In the end, there’s no fool like an old fool, and Lancaster becomes a hero in his own eyes when he kills the killers who menace Sarandon for the remainder of the drug money. Lancaster then thinks that he and Sarandon will be a couple as they flee the city and his adolescent dream of being a real-life gangster and a lover is fulfilled. He reacts to the headlines on the television of the murders with an almost childish glee. Sarandon’s dreams lie elsewhere, such as taking some of the drug money and going to France to perhaps drink red wine… She steals some of the money from Lancaster’s wallet in a scene which has the movie come full circle, since the beginning of the story has a scene where Sarandon’s ex-husband steals from her wallet.

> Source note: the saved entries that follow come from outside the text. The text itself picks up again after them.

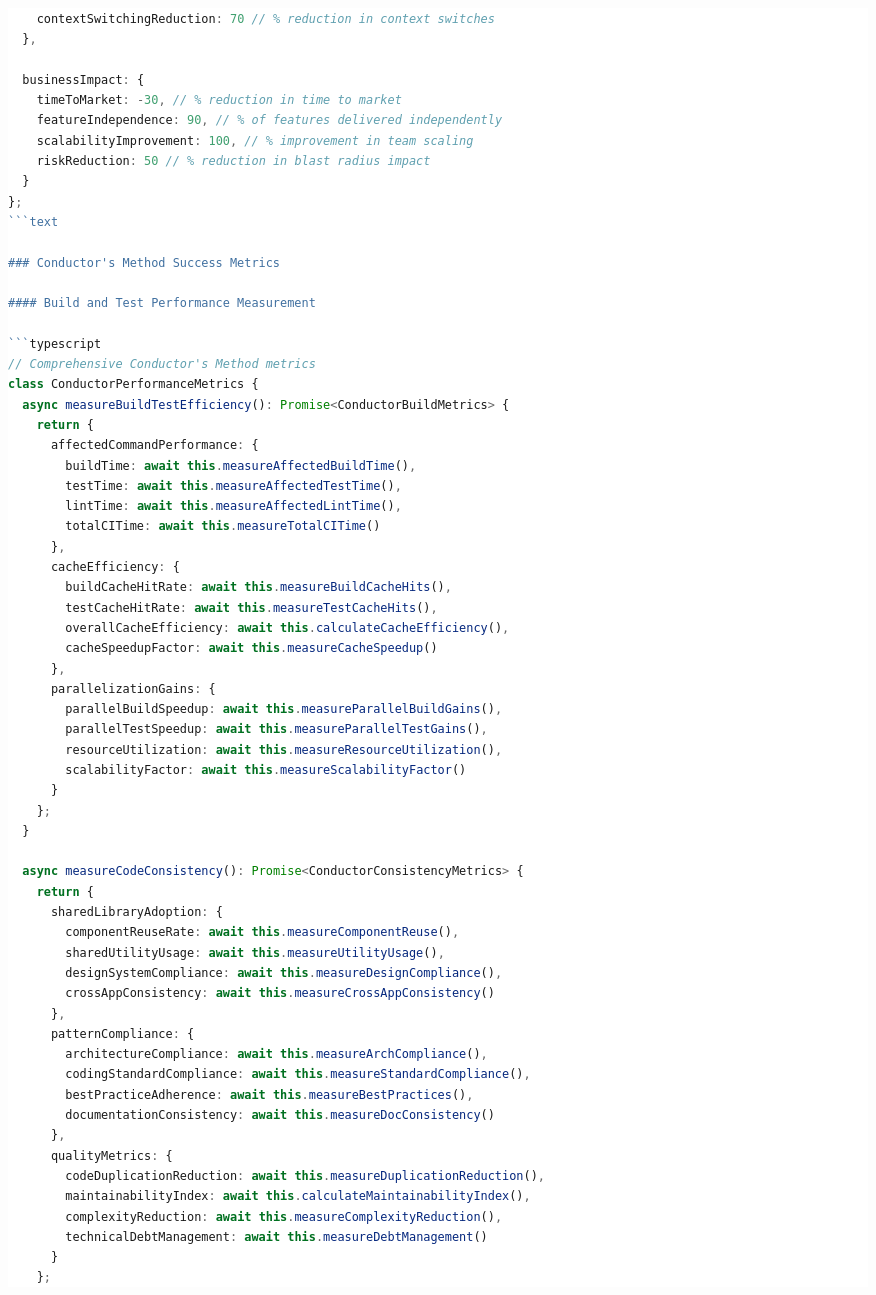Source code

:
 ```typescript
    contextSwitchingReduction: 70 // % reduction in context switches
  },
  
  businessImpact: {
    timeToMarket: -30, // % reduction in time to market
    featureIndependence: 90, // % of features delivered independently
    scalabilityImprovement: 100, // % improvement in team scaling
    riskReduction: 50 // % reduction in blast radius impact
  }
};
```text

### Conductor's Method Success Metrics

#### Build and Test Performance Measurement

```typescript
// Comprehensive Conductor's Method metrics
class ConductorPerformanceMetrics {
  async measureBuildTestEfficiency(): Promise<ConductorBuildMetrics> {
    return {
      affectedCommandPerformance: {
        buildTime: await this.measureAffectedBuildTime(),
        testTime: await this.measureAffectedTestTime(),
        lintTime: await this.measureAffectedLintTime(),
        totalCITime: await this.measureTotalCITime()
      },
      cacheEfficiency: {
        buildCacheHitRate: await this.measureBuildCacheHits(),
        testCacheHitRate: await this.measureTestCacheHits(),
        overallCacheEfficiency: await this.calculateCacheEfficiency(),
        cacheSpeedupFactor: await this.measureCacheSpeedup()
      },
      parallelizationGains: {
        parallelBuildSpeedup: await this.measureParallelBuildGains(),
        parallelTestSpeedup: await this.measureParallelTestGains(),
        resourceUtilization: await this.measureResourceUtilization(),
        scalabilityFactor: await this.measureScalabilityFactor()
      }
    };
  }

  async measureCodeConsistency(): Promise<ConductorConsistencyMetrics> {
    return {
      sharedLibraryAdoption: {
        componentReuseRate: await this.measureComponentReuse(),
        sharedUtilityUsage: await this.measureUtilityUsage(),
        designSystemCompliance: await this.measureDesignCompliance(),
        crossAppConsistency: await this.measureCrossAppConsistency()
      },
      patternCompliance: {
        architectureCompliance: await this.measureArchCompliance(),
        codingStandardCompliance: await this.measureStandardCompliance(),
        bestPracticeAdherence: await this.measureBestPractices(),
        documentationConsistency: await this.measureDocConsistency()
      },
      qualityMetrics: {
        codeDuplicationReduction: await this.measureDuplicationReduction(),
        maintainabilityIndex: await this.calculateMaintainabilityIndex(),
        complexityReduction: await this.measureComplexityReduction(),
        technicalDebtManagement: await this.measureDebtManagement()
      }
    };
```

This ode to the cycle of crime predicts, as well as celebrates, Atlantic City itself coming full circle in terms of boom and bust at the hand of mercenary businessmen. Poor Atlantic City with its transitory big dreams and broken ones.
There is a photo by famed American photographer Brian Rose (1954-), who published a book of images of Atlantic City in the wake of Trump’s departure, which shows the gulf that exists within the American Dream. It is a photo of the Pavel building, which at one stage was a casino, dwarfing some old houses in Atlantic City.
“It looks like the end of the world for me,” said Rose about this particular photo. “It looks like the death of the American Dream.”
It is reported that Trump once tweeted: “Does anyone notice that Atlantic City lost its magic after I left years ago.” Businessmen and leaders come and go. Perhaps they will be back.
Well, they already are, according to reports that gambling revenue is up again in Atlantic City that place once known as “America’s Playground” and a new Hard Rock Hotel and Casino on the site of the old Trump Taj Mahal is apparently pulling them in as the city is once more born again. It’s good food and a show! Or bread and circuses to take the patrons’ minds off their gambling losses!! Others report say that the casinos remain vampires draining the city’s life-blood as locals spend on pokies and there is no real return otherwise.
The movie Atlantic City is a snapshot of a new regime and people enjoying the American Dream while it is on the upswing, even if they are not all necessarily a part of it. Some are almost parasites, just like the vampiric casinos.
Lancaster flips a coin with Sarandon near the end of the film in a motel which will decide if she has a chance to escape under the pretence to getting something from the store… Sarandon calls and wins the toss, but Lancaster knows she has the money and he still may have lied about the toss as we never see the coin. He saves face with this ace and goes back to Grace to walk the boardwalk… This is the same coin we earn to live the dream in America or elsewhere and there are two sides to the coin, as well as the dream, its inadequacies and pitfalls disguised in a world of bread and circuses just like they were in ancient Rome. We fool ourselves gladly as we watch Atlantic City, because this movie is also a part of that dream and circus. You can bet or toss your bottom dollar on it.